Jakarta - Pusat Pengkajian Pancasila dan Konstitusi (Puskapsi) Fakultas Hukum Universitas Jember menggelar Konferensi Hukum Nasional: Refleksi Hukum 2018 dan Proyeksi Hukum 2019, Kamis (6/12). Konferensi itu mengangkat tema "Legislasi dan Kekuasaan Kehakiman".
Direktur Puskapsi Bayu Dwi Anggono menjelaskan, alasan pihaknya mengangkat tema tersebut. Menurutnya, legislasi dan kekuasaan kehakiman merupakan faktor penentu menuju tegaknya negara hukum yang berkeadilan dan mensejahterakan.
Ditegaskan, jika persoalan legislasi dan kekuasaan kehakiman tidak segera dibenahi maka kepercayaan publik kepada negara demokrasi dan negara hukum akan terus menurun.
"Hal tersebut membahayakan keberlangsungan negara Indonesia ke depannya. Untuk itu seluruh pihak yang terkait dengan pelaksanaan legislasi dan kekuasaan kehakiman sudah saatnya untuk duduk bersama membahas agar pelaksanaan legislasi dan kekuasaan kehakiman di tahun mendatang lebih baik lagi," kata Bayu dalam siaran pers yang diterima di Jakarta, Kamis (6/12).
Terkait legislasi, Bayu memaparkan, kinerja legislasi DPR masih rendah secara kuantitatif maupun kualitatif. Menurutnya, kualitas legislasi saat ini tidak menjawab persoalan di masyarakat dan cenderung fokus pada kepentingan anggota DPR.
"Sementara kekuasaan kehakiman menjadi bahasan karena pada tahun 2018 ini MA dan badan peradilan di bawahnya justru menjadi penghambat dalam menegakkan keadilan di Indonesia," katanya.

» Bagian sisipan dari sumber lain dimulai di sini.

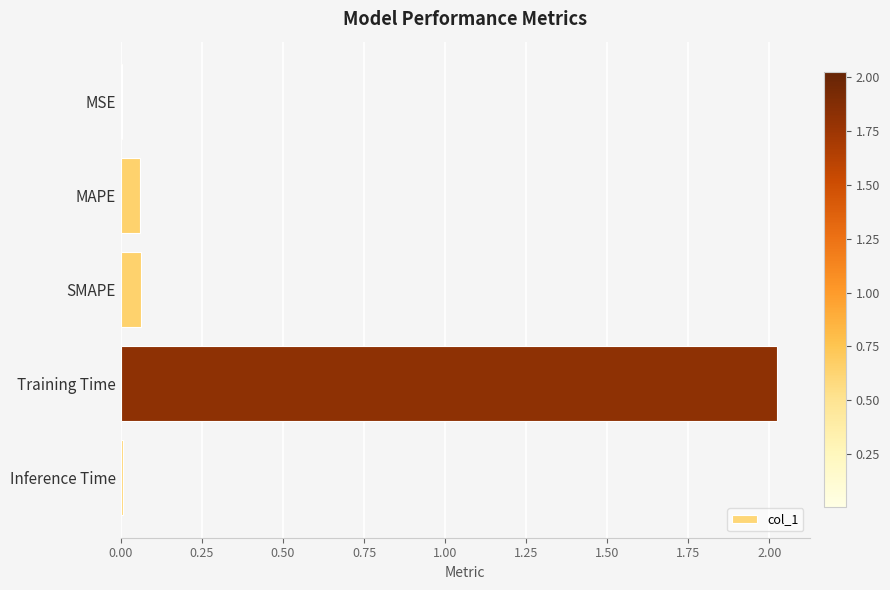

Which category has the highest value across all series?

Training Time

Ditegaskan Bayu, putusan MA dan badan peradilan di bawahnya belum mampu menyelesaikan berbagai persoalan yang ada di masyarakat. Bahkan, yang terjadi justru malah menimbulkan permasalahan baru akibat sulitnya eksekusi putusan tersebut.
"Padahal hakikat keberadaan kekuasaan kehakiman adalah untuk menyelesaikan masalah yang tidak mampu diselesaikan cabang kekuasaan negara lainnya. Contohnya tidak diikutinya putusan MK oleh putusan MA dan PTUN terkait larangan pengurus Parpol menjadi calon anggota DPD di Pemilu 2019," ungkapnya.
Selain soal kualitas putusan, Bayu menambahkan, kekuasaan kehakiman selama 2018 juga menunjukkan wajah buram berupa banyaknya perilaku menyimpang yang dilakukan oleh hakim dan aparat pengadilan baik berupa korupsi maupun pelanggaran etik seperti perselingkuhan. Pada Tahun 2018 tercatat empat orang hakim terkena OTT KPK. Berbagai kasus OTT hakim dan aparat pengadilan telah menjadikan korupsi di Indonesia menjadi sempurna.
"Badan peradilan yang seharusnya menghukum para koruptor yang ada di cabang kekuasaan legislatif dan eksekutif justru juga tidak luput dan ikut-ikutan melakukan praktik-praktik kotor korupsi," tegasnya.
Untuk membahas kedua persoalan ini, Bayu mengatakan, pihaknya mengundang sejumlah narasumber dalam acara konferensi yang digelar rutin sejak 2016 tersebut. Deretan narasumber itu, yakni Ketua Mahkamah Konstitusi Anwar Usman, Ketua Komisi Yudisial Jaja Ahmad Jayus, Wakil Ketua Badan Legislasi DPR Arif Wibowo, Dirjen Peraturan Perundang-undangan Widodo Ekatjahjana, Kepala Badan Pembinaaan Hukum Nasional (BPHN) Benny Riyanto, Direktur Perludem Titi Anggraini, Direktur Pusako Universitas Andalas Feri Amsari, Ketua Pukat UGM Oce Madril, Deputi Direktur ILR Erwin Natosmal Oemar, Ahli HTN Universitas Udayana Jimmy Z Usfunan.